5. Mom had a truly morbid, sarcastic humor. She was seldom cruel, but she savored irony, sarcastic, gallows humor– things inappropriate, but just barely within the realms of good taste. Not coarse or earthy so much, but definitely twisted. I get a lot of my humor from her.
6. Christopher Lee. Mom had a lifelong crush on actor Christopher Lee. She thought he was the quintessential Dracula, and admired the fact that offscreen he was a literate, charming gentleman, and a great musician as well.
7. Vampire movies. Mom was a huge fan of vampires on screen. It probably started with Dark Shadows, but extended itself through the Hammer Films catalogue and all of its many copycats. It was scary, but also kind of sexy too. Hammer Horror was played on the household televisions as early as I can remember, and I was doodling monsters in my notebooks as early as age 8 or 9. She never thought anything was wrong with me absorbing it osmotically, but it surely had a huge influence on my tastes. Even today in the house, amidst all the kitty kitsch and still lives of fruit baskets and family portraits, there are vampire movie postcards and vampire paintings up on the walls amongst them.

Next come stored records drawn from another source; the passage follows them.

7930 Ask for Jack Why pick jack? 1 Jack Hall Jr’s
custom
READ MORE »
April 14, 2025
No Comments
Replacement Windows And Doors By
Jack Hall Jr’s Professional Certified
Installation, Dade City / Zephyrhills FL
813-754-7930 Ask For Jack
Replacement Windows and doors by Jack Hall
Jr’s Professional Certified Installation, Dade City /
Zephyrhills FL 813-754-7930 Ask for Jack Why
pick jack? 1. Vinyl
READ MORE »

8. Movies in general. I’ve come to recognize this was a family tradition, stronger than other families. When my uncle died he left me with a rather stupendous VHS collection of films in 1985, and during the last gathering at Mom’s bedside of his elder brother and his wife along with me– most of our conversation was a game Mom proposed, to discuss all our favorite movies. I was actually an adult before I actually went to a movie in a theater on my own, so closely associated it was with a family activity. Movies were outings, to be shared and talked about on the ride home or even for days after. During Mom’s final ten years I would often entertain her by playing her movies I downloaded via iTunes or TiVo’d or from my DVD library– a to-watch list for her which will never be completed. Films brought us closer, gave us a common language, gave us things to discuss, a deeper bond. Shared films were just as important as the family dinner. One of the first things I did after she died was buy a whole stack of DVDs of movies and television she enjoyed. They’re now sitting on top of the television in her room, and I spend nearly every day watching a bit of them in a chair at the foot of her bed, as if I could just turn around and look back and see her reclining there with a remote and a bag of potato chips. But she’s not there; at least not in a physical sense. I wish I could still hear her comments and insights. But it’s just silence, and the films go on without her. I hope I can find some of her in the things she loved.